The girl shook her head. "I do not remember anything," she answered quietly.

"But I saw you on the canal boat. Your father was the man who helped us secure our houseboat. What are you doing here?"

"We have come here for many years, I think," the girl answered confusedly. "In the early spring my father catches shad along the bay. Then all summer he takes people out sailing from the big place over there." She pointed across the water in the direction of the hotel. "Our boat is on the other side of the island." The girl clasped her head in her long, sun-burned hands. "It is there that it hurts," she declared, touching the ugly, jagged scar.

Phil gave a little, sympathetic cry and put her hand on the girl's shoulder.

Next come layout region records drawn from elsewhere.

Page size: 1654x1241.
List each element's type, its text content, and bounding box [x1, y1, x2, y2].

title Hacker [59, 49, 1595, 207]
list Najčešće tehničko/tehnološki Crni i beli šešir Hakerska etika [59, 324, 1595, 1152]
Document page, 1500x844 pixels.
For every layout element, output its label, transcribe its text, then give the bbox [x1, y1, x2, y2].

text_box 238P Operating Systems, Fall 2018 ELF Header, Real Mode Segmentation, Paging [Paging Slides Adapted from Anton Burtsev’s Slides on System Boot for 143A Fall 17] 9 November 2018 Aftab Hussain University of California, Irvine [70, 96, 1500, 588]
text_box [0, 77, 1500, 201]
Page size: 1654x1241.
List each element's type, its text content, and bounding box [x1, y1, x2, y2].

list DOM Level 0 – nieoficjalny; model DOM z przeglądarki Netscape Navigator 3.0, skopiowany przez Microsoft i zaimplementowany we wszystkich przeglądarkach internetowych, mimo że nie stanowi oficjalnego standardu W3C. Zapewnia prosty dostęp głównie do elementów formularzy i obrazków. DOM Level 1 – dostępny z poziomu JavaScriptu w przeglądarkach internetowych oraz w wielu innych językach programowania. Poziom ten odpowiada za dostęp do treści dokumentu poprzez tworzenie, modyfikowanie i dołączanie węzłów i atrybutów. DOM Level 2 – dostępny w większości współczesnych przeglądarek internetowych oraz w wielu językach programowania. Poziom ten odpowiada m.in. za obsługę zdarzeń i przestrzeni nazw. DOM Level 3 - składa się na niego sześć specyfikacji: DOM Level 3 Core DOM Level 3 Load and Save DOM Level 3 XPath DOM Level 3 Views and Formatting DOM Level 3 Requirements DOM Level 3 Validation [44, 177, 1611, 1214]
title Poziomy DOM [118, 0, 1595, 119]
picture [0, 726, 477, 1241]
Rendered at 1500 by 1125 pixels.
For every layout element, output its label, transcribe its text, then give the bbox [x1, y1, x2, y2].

"When I work a long time in the sun my head hurts," the girl went on listlessly. "I have been washing all day on the beach. I came up here to hide, and my father found me. He was angry because I had stopped work."

"Did he strike you?" Phil cried in horror, gazing at the slender, delicate creature and thinking of the rough, coarse man.

"Not this time," the girl replied. "Sometimes they strike me and then I am afraid. Only there is one thing I shall never, never do, no matter how much they beat me. I can not remember everything, but I know that I will not do this one thing."

"What is it?" asked Phil. "Whom do you mean by 'they,' and what do 'they' wish you to do?"

The girl shook her head. "I can not tell you." She shuddered, and Phil felt she had no right to insist on knowing.

"I like to hide in this tent," the girl went on sorrowfully. "I come here whenever I can get away from the others. I would like to stay here always. But, now he has found me, there is no place where I can rest."

"Have you a mother, or brothers and sisters?" Phil asked.

"There is the man's second wife, but she is not my mother. She has many little children. I think I must be very old. I seem to have lived such a long time."

"Can't you remember your own mother?" Phil inquired.

The girl shook her head mournfully. "I can remember nothing," she said again. "Don't go," she begged, as Phil rose to leave her. "I have never known a girl like you before."

"I must go," answered Phil regretfully. "My friends will be waiting for me up the beach, and they will not know where to find me. Won't you come to see me and my friends? We are spending our holiday on a houseboat not very far from here. We would love to have you come."

"I am not allowed to leave the island or to go among people," the girl replied. "My father says I have no sense. So, if I wander away, or talk to strangers, people will think that I am crazy and shut me up in some dreadful, dark place."

Tears of sympathy rose to Phyllis's eyes. She wished Madge and the other girls were with her. It was too dreadful to think of this lovely creature frightened into submission by her cruel father. "We will come to see you, then," she said gently. "And I will bring you something to keep your head from aching. My father is a physician, and he will tell me what I must give you. I will bring my friends to the island with me. Whenever you can get away, come to this tent and we will try to find you. We shall have good times together, and some day we may be able to help you. You know how to write, don't you? Then, if you are ever in trouble or danger, leave a note under this old piece of carpet. Now good-bye."

The girl stood in the door of her tent to watch Phyllis on her way. She stared intently after her until her visitor turned the curve of the beach and was lost to view, then, leaning her head against the side of the tent, she burst forth into low, despairing sobs.